How do MBS prepayment speeds affect bond investors?
Prepayment speed — the rate at which homeowners pay off their mortgages early (through refinancing, home sales, or extra payments) — is the key variable in MBS investing. It is measured in CPR (Conditional Prepayment Rate): the annualized percentage of the remaining mortgage pool that prepays each month.
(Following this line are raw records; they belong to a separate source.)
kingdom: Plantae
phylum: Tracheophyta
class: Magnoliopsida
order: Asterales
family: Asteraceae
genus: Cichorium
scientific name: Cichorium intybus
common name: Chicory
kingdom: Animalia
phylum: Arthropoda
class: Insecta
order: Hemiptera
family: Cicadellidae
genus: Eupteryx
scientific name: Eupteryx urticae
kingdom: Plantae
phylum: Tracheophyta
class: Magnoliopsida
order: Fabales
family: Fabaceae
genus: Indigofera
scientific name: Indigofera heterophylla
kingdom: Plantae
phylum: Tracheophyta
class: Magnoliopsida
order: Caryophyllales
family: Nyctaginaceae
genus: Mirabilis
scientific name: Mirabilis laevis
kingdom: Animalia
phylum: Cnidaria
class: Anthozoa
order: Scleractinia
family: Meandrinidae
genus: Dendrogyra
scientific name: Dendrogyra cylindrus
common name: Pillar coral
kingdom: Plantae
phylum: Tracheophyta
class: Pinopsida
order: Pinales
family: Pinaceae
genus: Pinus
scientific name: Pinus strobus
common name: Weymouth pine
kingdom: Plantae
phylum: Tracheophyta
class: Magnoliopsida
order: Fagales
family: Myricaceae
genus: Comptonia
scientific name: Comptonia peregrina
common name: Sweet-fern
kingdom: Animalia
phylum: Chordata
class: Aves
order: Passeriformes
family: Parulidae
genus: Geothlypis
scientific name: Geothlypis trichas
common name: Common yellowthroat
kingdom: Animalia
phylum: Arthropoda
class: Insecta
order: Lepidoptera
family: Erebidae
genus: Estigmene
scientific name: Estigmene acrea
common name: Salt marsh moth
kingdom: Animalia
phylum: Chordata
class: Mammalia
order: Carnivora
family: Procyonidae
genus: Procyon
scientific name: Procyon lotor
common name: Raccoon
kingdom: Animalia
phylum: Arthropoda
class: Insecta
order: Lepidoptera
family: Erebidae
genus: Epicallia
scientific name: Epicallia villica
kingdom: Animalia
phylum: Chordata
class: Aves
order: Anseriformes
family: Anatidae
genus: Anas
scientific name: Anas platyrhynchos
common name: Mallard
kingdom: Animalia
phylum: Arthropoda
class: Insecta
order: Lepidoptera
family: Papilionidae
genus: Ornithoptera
When prepayment speeds are fast (CPR > 30%): homeowners are refinancing aggressively (because rates have fallen). MBS investors receive their principal back early, at par, when they would prefer to hold higher-coupon bonds in a low-rate environment. This is the "reinvestment risk" — you get your money back when yields are low and must reinvest at worse rates. When prepayment speeds are slow (CPR < 5%): rates are high, nobody refinances. MBS investors are stuck holding below-market-coupon bonds with extending durations. As of 2024-2025, prepayment speeds were near historic lows (CPR ~4-6%) because the vast majority of outstanding mortgages were originated at 2.5-4.0% rates during 2020-2021 — no rational homeowner would refinance from 3% to 7%. This "lock-in effect" has dramatically changed MBS market dynamics: duration is extended (making MBS more rate-sensitive), Fed QT MBS runoff is slower than planned, and the housing market has frozen (homeowners won't sell because they'd lose their low rate). The prepayment environment directly affects MBS investors' returns, duration risk, and hedging requirements.